Use code review as a collaboration tool. Use code review as part of your onboarding new team members and collaborators. Share knowledge and know-how between team members. There is a real benefit to being on both sides of the review. We’re trying to humanize this process, and build rapport between people.
Read more code than you write! Take a peek into your favorite open source tools. Encourage people to have a look inside the software they are using. How does this work? Why did they do this?
Enable more open source contributors, and more open source reviewers. This is a lofty goal, but there are a lot of people out there who would make really good software engineers, and they don’t know it yet.
What are the main learning outcomes?
Code review is a skill. You can break it down, you can practice, and you can get better at it. The difficult thing is you are often learning a bunch of other skills at the same time. The mechanics of git and Github, which can be tricky. Maybe a new programming language. Maybe you a scientist learning a new language Or maybe you are a software engineer learning new science. You have to fit into a new team and all the culture that comes with that.
And this never stops, right? Whether you are starting out or a seasoned professional, you are learning something. Oh and also you’re going to be learning code review.
As you work through the tutorial, you’ll practice the mechanics of Github: navigating issues, pull requests, adding comments and suggestions. You’ll have the chance to review the pull requests in the exercises, with some prompts to help you along.
When reviewing:
- Does the pull request address the issue?
- Are there any deal breakers that would stop you accepting the changes?
- Can you suggest any improvements?
- What is a good way to phrase your suggested improvements?
- Is the solution overly complicated? For an example of an overly complicated solution, see the famous fizz buzz in Tensorflow.
- Are the comments up to date, necessary, helpful?
- Would you accept the pull request as it is now? Are your suggested changes must-do? nice-to-have? nitpicks? How would you communicate this?
- Do you spend a lot of time reviewing the code style? Is it worth having a style guide for contributors? Can you make use of an existing style guide? Or a linter?
When working on your own contributions:
- When putting in a pull request, how can you make it easy for a reviewer to understand what you have done?
- What makes a good pull request, what makes a bad pull request?
- Can you commit code in a way that lets someone review your code more easily? Should you separate functional changes from style changes? Would you use a tool such as commitizen to prompt yourself at commit time? Why? Why not?
What prerequisite knowledge does someone need?
Ideally, this tutorial will get you started reviewing without requiring you to know any programing languages. The text exercises make no assumptions about coding knowledge. Text exercise 1 is a baking recipe. Text exercise 2 is an example of culturally specific mixup. These can occur when writing documentation for a global audience. Variations in cultural knowledge always exist and it is important to have this in mind when writing or reviewing. Text exercise 3 is some origami instructions, for some hands-on ‘hands-on’ reviewing.

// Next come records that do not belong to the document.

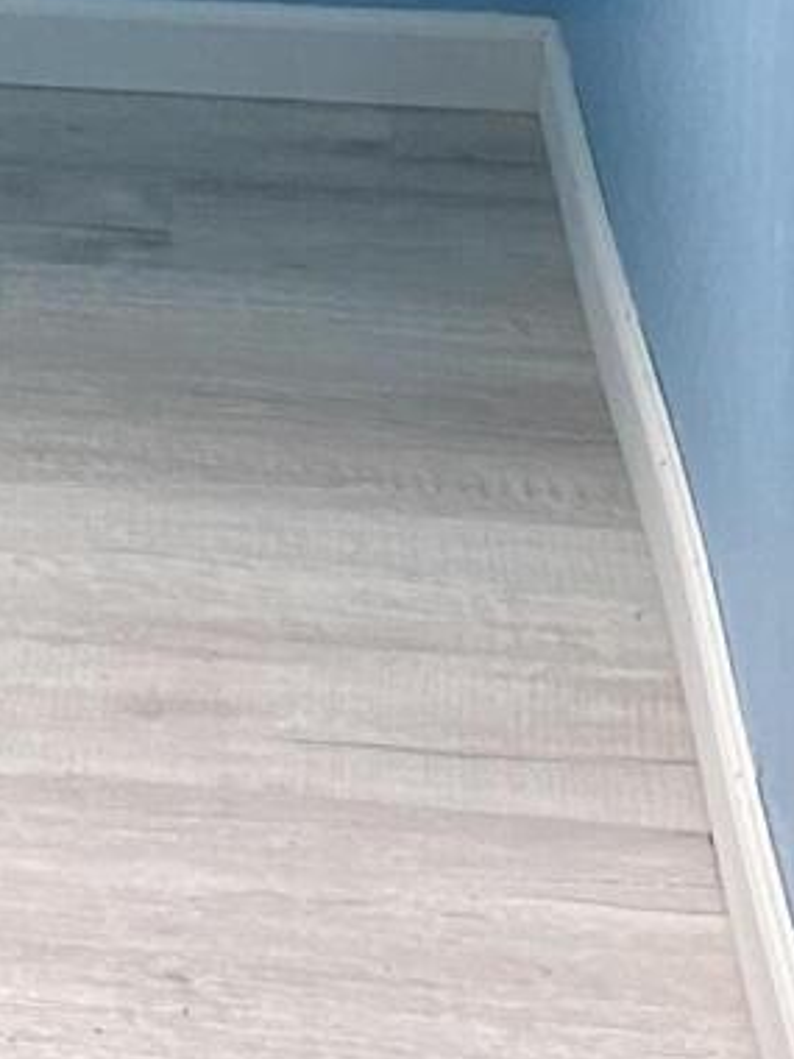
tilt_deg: -15.0
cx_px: -858
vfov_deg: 13.6
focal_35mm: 137
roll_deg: +2.8
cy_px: -471
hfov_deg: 9.9
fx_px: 4190
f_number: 1.8
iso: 200
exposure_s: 1/60
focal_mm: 4.25
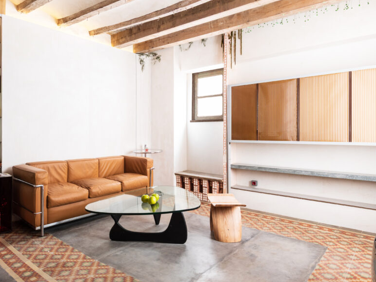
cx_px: 148
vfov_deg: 58.8
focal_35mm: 23
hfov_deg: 73.0
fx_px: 250
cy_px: 129
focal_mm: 12
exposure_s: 4
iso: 100
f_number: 8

The exercises that use code are in Python and in Fortran. You can do either or both! Python is used by people across various domains by people with various scientific and non-scientific backgrounds. The python exercises will be at the “introduction to python level” found in “learn python” tutorials. Fortran has a more restricted user base in terms of which domains people work in. These domains typically have numerical code. For Fortran exercise 1, some mathematics knowledge is assumed. Fortran exercise 2 is a refactoring exercise.

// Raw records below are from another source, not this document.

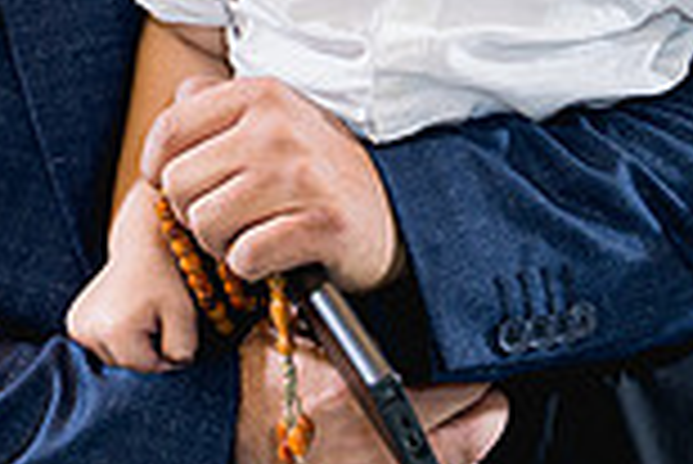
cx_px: 158
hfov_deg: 10.7
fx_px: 3699
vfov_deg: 7.1
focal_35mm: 192
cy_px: -146
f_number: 2.8
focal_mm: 51
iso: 800
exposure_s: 1/160
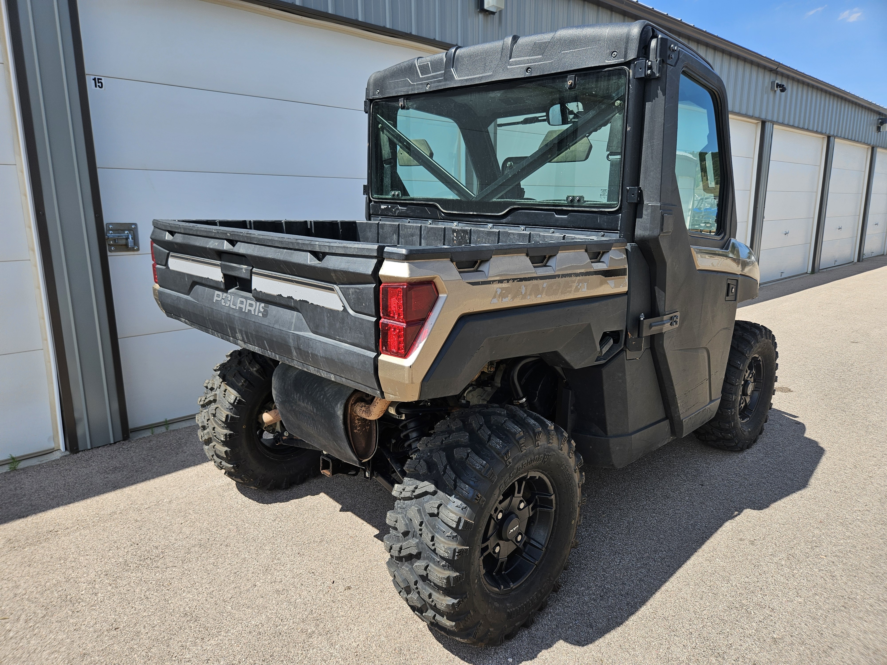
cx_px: 444
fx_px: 589
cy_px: 332
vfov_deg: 58.9
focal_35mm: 23
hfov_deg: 73.9
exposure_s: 1/1129
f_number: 1.8
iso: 25
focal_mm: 5.4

Help I don’t have a GitHub account!
Part of the tutorial is getting familiar with GitHub, but setting up a GitHub account and setting up the tutorial may be a high bar to entry. One of the goals of this project is to get people looking at open source software. With this in mind, a ’take-a-look’ repository with the exercise issues and pull requests is available at take-a-look. You can follow along with the tutorial and read the issues and pull requests without having to run your own GitHub actions.